Prior to sitting down for her WAG interview, Juanita T. James returned to her office at Fairfield County’s Community Foundation as the newly minted winner of the Martha S. Newman Award, the highest honor presented by the Connecticut Council for Philanthropy.
“It is overwhelming, humbling and affirming to know that people want to appreciate and recognize the work you do,” says James, who became the philanthropic foundation’s president and CEO in 2011. “One of the things I said in accepting this award is that I don’t come from philanthropy — I am new to the field of philanthropy.”
But, then again, she adds upon reflection, she had a lifetime’s education in the value of philanthropic outreach via her mother.
“We come from very humble beginnings in British Guiana, which is now Guyana,” she recalls. “Her father died when she was 13 years old. She ended up quitting school and supporting her entire family because she had the ability to sew, and she made a living out of her sewing. As a result, she was able to educate her brothers and sisters. When she migrated to the U.S. pregnant with me — I’m a first-generation American — she stressed the importance of education as a way to be successful. She taught me that my job was to go to school, learn and get good grades. Growing up, she ended up sponsoring many of her brothers and sisters to come to the U.S. And she sponsored my cousins to come over and get an education so they could make a living and change their economic well-being.”
Also key to her mother’s life lessons, she says, was the importance to “share one’s blessings with others, how important it was to give for the sake of giving and not for recognition or asking from others in return. She didn’t have financial resources, but she gave of her time and her wisdom, and most of my cousins and I were raised with that discipline about the importance of hard work. And what she gave of them was the access to opportunities and to be able to do for themselves.”
James earned a bachelor’s degree from Princeton University and a master’s degree in business policy from Columbia University. Entering the private sector, she was cognizant of seeking out companies that shared her values and principles.
“I started out my career at Time Inc., which later became Time Warner, and that was all about ideas,” she says. “Time Inc. encouraged all of its employees to volunteer and be active parts of the community. I started serving on my first nonprofit board in 1977. When I left Time Inc., I went to Bertelsmann for a few years and then I went to Pitney Bowes — I completely changed careers and sectors, but one of the reasons I chose Pitney Bowes is because of its reputation as a major community citizen involved in making a difference and an impact.”
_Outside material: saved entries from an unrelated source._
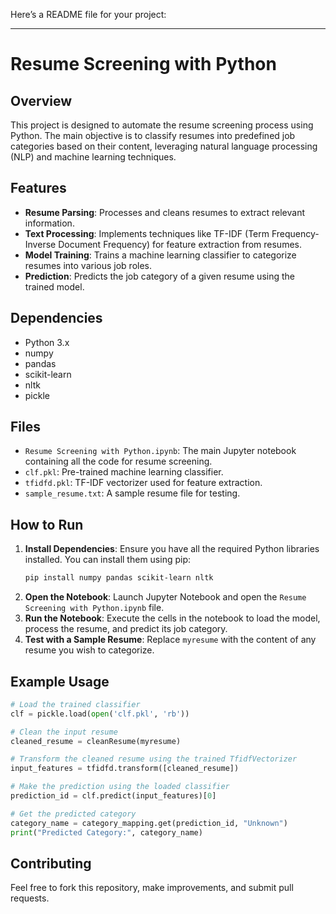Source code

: Here’s a README file for your project:

---

# Resume Screening with Python

## Overview
This project is designed to automate the resume screening process using Python. The main objective is to classify resumes into predefined job categories based on their content, leveraging natural language processing (NLP) and machine learning techniques.

## Features
- **Resume Parsing**: Processes and cleans resumes to extract relevant information.
- **Text Processing**: Implements techniques like TF-IDF (Term Frequency-Inverse Document Frequency) for feature extraction from resumes.
- **Model Training**: Trains a machine learning classifier to categorize resumes into various job roles.
- **Prediction**: Predicts the job category of a given resume using the trained model.

## Dependencies
- Python 3.x
- numpy
- pandas
- scikit-learn
- nltk
- pickle

## Files
- `Resume Screening with Python.ipynb`: The main Jupyter notebook containing all the code for resume screening.
- `clf.pkl`: Pre-trained machine learning classifier.
- `tfidfd.pkl`: TF-IDF vectorizer used for feature extraction.
- `sample_resume.txt`: A sample resume file for testing.

## How to Run
1. **Install Dependencies**: Ensure you have all the required Python libraries installed. You can install them using pip:
   ```bash
   pip install numpy pandas scikit-learn nltk
   ```
2. **Open the Notebook**: Launch Jupyter Notebook and open the `Resume Screening with Python.ipynb` file.
3. **Run the Notebook**: Execute the cells in the notebook to load the model, process the resume, and predict its job category.
4. **Test with a Sample Resume**: Replace `myresume` with the content of any resume you wish to categorize.

## Example Usage
```python
# Load the trained classifier
clf = pickle.load(open('clf.pkl', 'rb'))

# Clean the input resume
cleaned_resume = cleanResume(myresume)

# Transform the cleaned resume using the trained TfidfVectorizer
input_features = tfidfd.transform([cleaned_resume])

# Make the prediction using the loaded classifier
prediction_id = clf.predict(input_features)[0]

# Get the predicted category
category_name = category_mapping.get(prediction_id, "Unknown")
print("Predicted Category:", category_name)
```

## Contributing
Feel free to fork this repository, make improvements, and submit pull requests.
James served as Pitney Bowes’ vice president and chief marketing and communications officer until 2010. In the decade that she has been away from the private sector, she has been enthusiastic at how the corporate world and the next generation of leaders have embraced philanthropic ideals.
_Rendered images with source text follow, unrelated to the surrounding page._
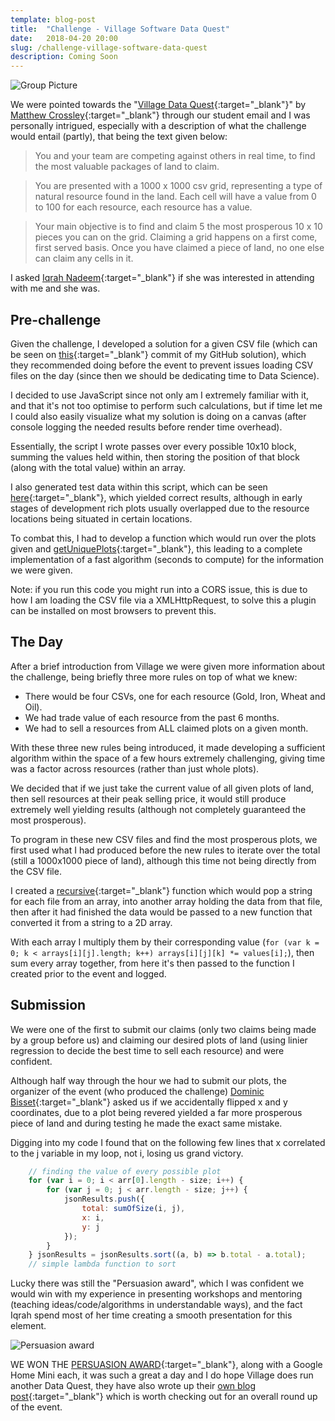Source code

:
 ```yaml
---
template: blog-post
title:  "Challenge - Village Software Data Quest"
date:   2018-04-20 20:00
slug: /challenge-village-software-data-quest
description: Coming Soon
---
```


![Group Picture](https://villagesoftware.co.uk/media/1233/_dsc6146-2.jpg)

We were pointed towards the "[Village Data Quest](https://villagesoftware.co.uk/data-quest){:target="_blank"}" by [Matthew Crossley](https://twitter.com/MattyCrossley){:target="_blank"} through our student email and I was personally intrigued, especially with a description of what the challenge would entail (partly), that being the text given below:

> You and your team are competing against others in real time, to find the most valuable packages of land to claim.

> You are presented with a 1000 x 1000 csv grid, representing a type of natural resource found in the land. Each cell will have a value from 0 to 100 for each resource, each resource has a value.

> Your main objective is to find and claim 5 the most prosperous 10 x 10 pieces you can on the grid. Claiming a grid happens on a first come, first served basis. Once you have claimed a piece of land, no one else can claim any cells in it.

I asked [Iqrah Nadeem](https://twitter.com/i_iqrah){:target="_blank"} if she was interested in attending with me and she was.

## Pre-challenge

Given the challenge, I developed a solution for a given CSV file (which can be seen on [this](https://github.com/Sean12697/Village-Software-Data-Quest/tree/62250a5d495949c5d2049bb338b82d2513582b54){:target="_blank"} commit of my GitHub solution), which they recommended doing before the event to prevent issues loading CSV files on the day (since then we should be dedicating time to Data Science). 

I decided to use JavaScript since not only am I extremely familiar with it, and that it's not too optimise to perform such calculations, but if time let me I could also easily visualize what my solution is doing on a canvas (after console logging the needed results before render time overhead).

Essentially, the script I wrote passes over every possible 10x10 block, summing the values held within, then storing the position of that block (along with the total value) within an array.

I also generated test data within this script, which can be seen [here](https://github.com/Sean12697/Village-Software-Data-Quest/blob/62250a5d495949c5d2049bb338b82d2513582b54/script.js#L10){:target="_blank"}, which yielded correct results, although in early stages of development rich plots usually overlapped due to the resource locations being situated in certain locations.

To combat this, I had to develop a function which would run over the plots given and [getUniquePlots](https://github.com/Sean12697/Village-Software-Data-Quest/blob/62250a5d495949c5d2049bb338b82d2513582b54/script.js#L45){:target="_blank"}, this leading to a complete implementation of a fast algorithm (seconds to compute) for the information we were given.

Note: if you run this code you might run into a CORS issue, this is due to how I am loading the CSV file via a XMLHttpRequest, to solve this a plugin can be installed on most browsers to prevent this.

## The Day

After a brief introduction from Village we were given more information about the challenge, being briefly three more rules on top of what we knew:

- There would be four CSVs, one for each resource (Gold, Iron, Wheat and Oil).
- We had trade value of each resource from the past 6 months.
- We had to sell a resources from ALL claimed plots on a given month.

With these three new rules being introduced, it made developing a sufficient algorithm within the space of a few hours extremely challenging, giving time was a factor across resources (rather than just whole plots).

We decided that if we just take the current value of all given plots of land, then sell resources at their peak selling price, it would still produce extremely well yielding results (although not completely guaranteed the most prosperous).

To program in these new CSV files and find the most prosperous plots, we first used what I had produced before the new rules to iterate over the total (still a 1000x1000 piece of land), although this time not being directly from the CSV file.

I created a [recursive](https://github.com/Sean12697/Village-Software-Data-Quest/blob/5cef02a3f207dcd489d3b8a7963290629bde2421/script.js#L31){:target="_blank"} function which would pop a string for each file from an array, into another array holding the data from that file, then after it had finished the data would be passed to a new function that converted it from a string to a 2D array.

With each array I multiply them by their corresponding value (`for (var k = 0; k < arrays[i][j].length; k++) arrays[i][j][k] *= values[i];`), then sum every array together, from here it's then passed to the function I created prior to the event and logged.

## Submission

We were one of the first to submit our claims (only two claims being made by a group before us) and claiming our desired plots of land (using linier regression to decide the best time to sell each resource) and were confident.

Although half way through the hour we had to submit our plots, the organizer of the event (who produced the challenge) [Dominic Bisset](https://twitter.com/DominicBisset){:target="_blank"} asked us if we accidentally flipped x and y coordinates, due to a plot being revered yielded a far more prosperous piece of land and during testing he made the exact same mistake.

Digging into my code I found that on the following few lines that x correlated to the j variable in my loop, not i, losing us grand victory.

```javascript
    // finding the value of every possible plot
    for (var i = 0; i < arr[0].length - size; i++) {
        for (var j = 0; j < arr.length - size; j++) {
            jsonResults.push({
                total: sumOfSize(i, j),
                x: i,
                y: j
            });
        }
    } jsonResults = jsonResults.sort((a, b) => b.total - a.total); 
    // simple lambda function to sort
```

Lucky there was still the "Persuasion award", which I was confident we would win with my experience in presenting workshops and mentoring (teaching ideas/code/algorithms in understandable ways), and the fact Iqrah spend most of her time creating a smooth presentation for this element.

![Persuasion award](https://pbs.twimg.com/media/DbPbURVX0AACubA.jpg:large)

WE WON THE [PERSUASION AWARD](https://twitter.com/VillageSoftware/status/987374974397747200){:target="_blank"}, along with a Google Home Mini each, it was such a great a day and I do hope Village does run another Data Quest, they have also wrote up their [own blog post](https://villagesoftware.co.uk/blog/data-quest-round-up/){:target="_blank"} which is worth checking out for an overall round up of the event.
“I came up with the generation of GE and Pitney Bowes and these big corporations that were philanthropic and engaged in their communities,” she says. “Now we’re seeing the private sector really stand up for influencing and being involved, whether it is community economic development or education. And I think our generation of millennials is very, very interested in the impact they are going to make, both socially and financially, on the world. They may not be in a position to volunteer the way previous generations did — we’re all sort of strapped in terms of time — but from what I am observing, they want to use their time wisely and they want to know they are making a difference.”
One of James’ key triumphs in her leadership role at Fairfield County’s Community Foundation is the annual Giving Day event, which generates donations to the region’s nonprofit organization. This year’s sixth annual Giving Day event raised a record $1.71 million, a 17 percent increase from last year, with total of 16,576 gifts from 11,742 donors and funds going to 415 local nonprofits.
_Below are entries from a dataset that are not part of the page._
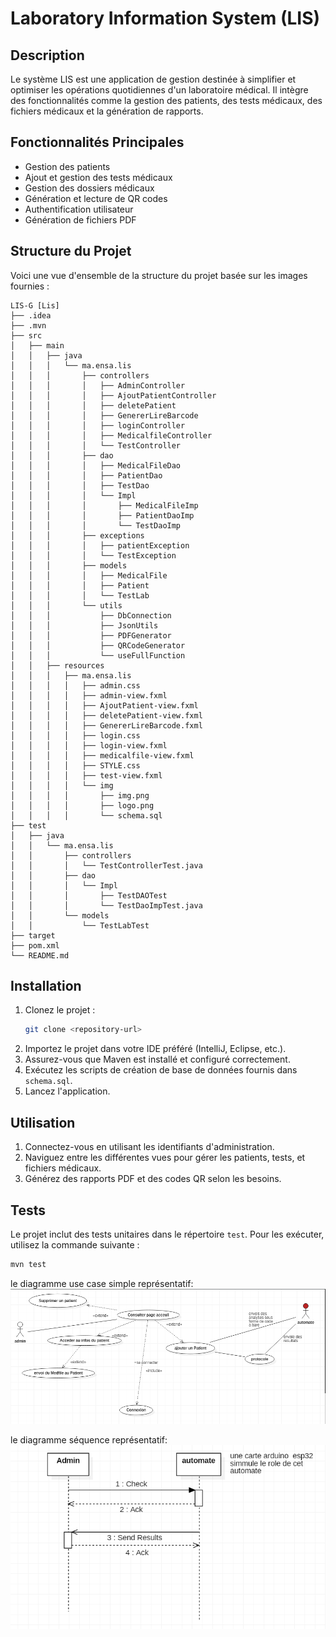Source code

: # Laboratory Information System (LIS)

## Description
Le système LIS est une application de gestion destinée à simplifier et optimiser les opérations quotidiennes d'un laboratoire médical. Il intègre des fonctionnalités comme la gestion des patients, des tests médicaux, des fichiers médicaux et la génération de rapports.

## Fonctionnalités Principales
- Gestion des patients
- Ajout et gestion des tests médicaux
- Gestion des dossiers médicaux
- Génération et lecture de QR codes
- Authentification utilisateur
- Génération de fichiers PDF

## Structure du Projet

Voici une vue d'ensemble de la structure du projet basée sur les images fournies :

```
LIS-G [Lis]
├── .idea
├── .mvn
├── src
│   ├── main
│   │   ├── java
│   │   │   └── ma.ensa.lis
│   │   │       ├── controllers
│   │   │       │   ├── AdminController
│   │   │       │   ├── AjoutPatientController
│   │   │       │   ├── deletePatient
│   │   │       │   ├── GenererLireBarcode
│   │   │       │   ├── loginController
│   │   │       │   ├── MedicalfileController
│   │   │       │   └── TestController
│   │   │       ├── dao
│   │   │       │   ├── MedicalFileDao
│   │   │       │   ├── PatientDao
│   │   │       │   ├── TestDao
│   │   │       │   └── Impl
│   │   │       │       ├── MedicalFileImp
│   │   │       │       ├── PatientDaoImp
│   │   │       │       └── TestDaoImp
│   │   │       ├── exceptions
│   │   │       │   ├── patientException
│   │   │       │   └── TestException
│   │   │       ├── models
│   │   │       │   ├── MedicalFile
│   │   │       │   ├── Patient
│   │   │       │   └── TestLab
│   │   │       └── utils
│   │   │           ├── DbConnection
│   │   │           ├── JsonUtils
│   │   │           ├── PDFGenerator
│   │   │           ├── QRCodeGenerator
│   │   │           └── useFullFunction
│   │   ├── resources
│   │   │   ├── ma.ensa.lis
│   │   │   │   ├── admin.css
│   │   │   │   ├── admin-view.fxml
│   │   │   │   ├── AjoutPatient-view.fxml
│   │   │   │   ├── deletePatient-view.fxml
│   │   │   │   ├── GenererLireBarcode.fxml
│   │   │   │   ├── login.css
│   │   │   │   ├── login-view.fxml
│   │   │   │   ├── medicalfile-view.fxml
│   │   │   │   ├── STYLE.css
│   │   │   │   ├── test-view.fxml
│   │   │   │   └── img
│   │   │   │       ├── img.png
│   │   │   │       ├── logo.png
│   │   │   │       └── schema.sql
├── test
│   ├── java
│   │   └── ma.ensa.lis
│   │       ├── controllers
│   │       │   └── TestControllerTest.java
│   │       ├── dao
│   │       │   └── Impl
│   │       │       ├── TestDAOTest
│   │       │       └── TestDaoImpTest.java
│   │       └── models
│   │           └── TestLabTest
├── target
├── pom.xml
└── README.md
```

## Installation
1. Clonez le projet :
   ```bash
   git clone <repository-url>
   ```
2. Importez le projet dans votre IDE préféré (IntelliJ, Eclipse, etc.).
3. Assurez-vous que Maven est installé et configuré correctement.
4. Exécutez les scripts de création de base de données fournis dans `schema.sql`.
5. Lancez l'application.

## Utilisation
1. Connectez-vous en utilisant les identifiants d'administration.
2. Naviguez entre les différentes vues pour gérer les patients, tests, et fichiers médicaux.
3. Générez des rapports PDF et des codes QR selon les besoins.

## Tests
Le projet inclut des tests unitaires dans le répertoire `test`. Pour les exécuter, utilisez la commande suivante :
```bash
mvn test
```

le diagramme use case simple représentatif:
![Architecture Diagram](Images/use-case.png "diagramme use case")

le diagramme séquence représentatif:
![Architecture Diagram](Images/sequence.png "diagramme de séquence")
James heralded the record-breaking results by praising “the determination of thousands of our neighbors to create a thriving region for the people and places that are served so admirably by our nonprofit sector.”
James’ leadership skills have been sought repeatedly by nonprofits and private-sector firms. She is now a director for Asbury Automotive Group, First County Bank, Rockefeller Philanthropy Advisors and Community Foundations Leading Change. She is also a vice chairwoman of the board of trustees at Lesley University, a trustee emerita of Princeton University and a former trustee of the University of Connecticut, as well as a former board member for the Connecticut Council for Philanthropy. Beyond the foundation, James serves as a deacon and elder at the First Presbyterian Church of Stamford. Even on Sunday, she is reminded of the importance of giving back to the wider world.
“The Presbyterian Church’s founding principles are religious education and a mission component to the work we do,” she says. “Most of my church colleagues are involved in the community, and our church has an afterschool program that we call creative learning — and the students we serve, we see a significant improvement in their grades and commitment to school.”
Clearly, James is a very busy woman, and she admits she is “trying to see if I can allocate my time a little better, in terms of thinking that I try to squeeze less activity into a 24-hour day — or, in my case, a 30-hour day.” But despite the demands on her schedule, she acknowledges that she wouldn’t have it any other way.
“I find being around people energizing. I find the work I do energizing. In some ways, the reason I can commit so much time to it is because it gives me so much joy in doing that.”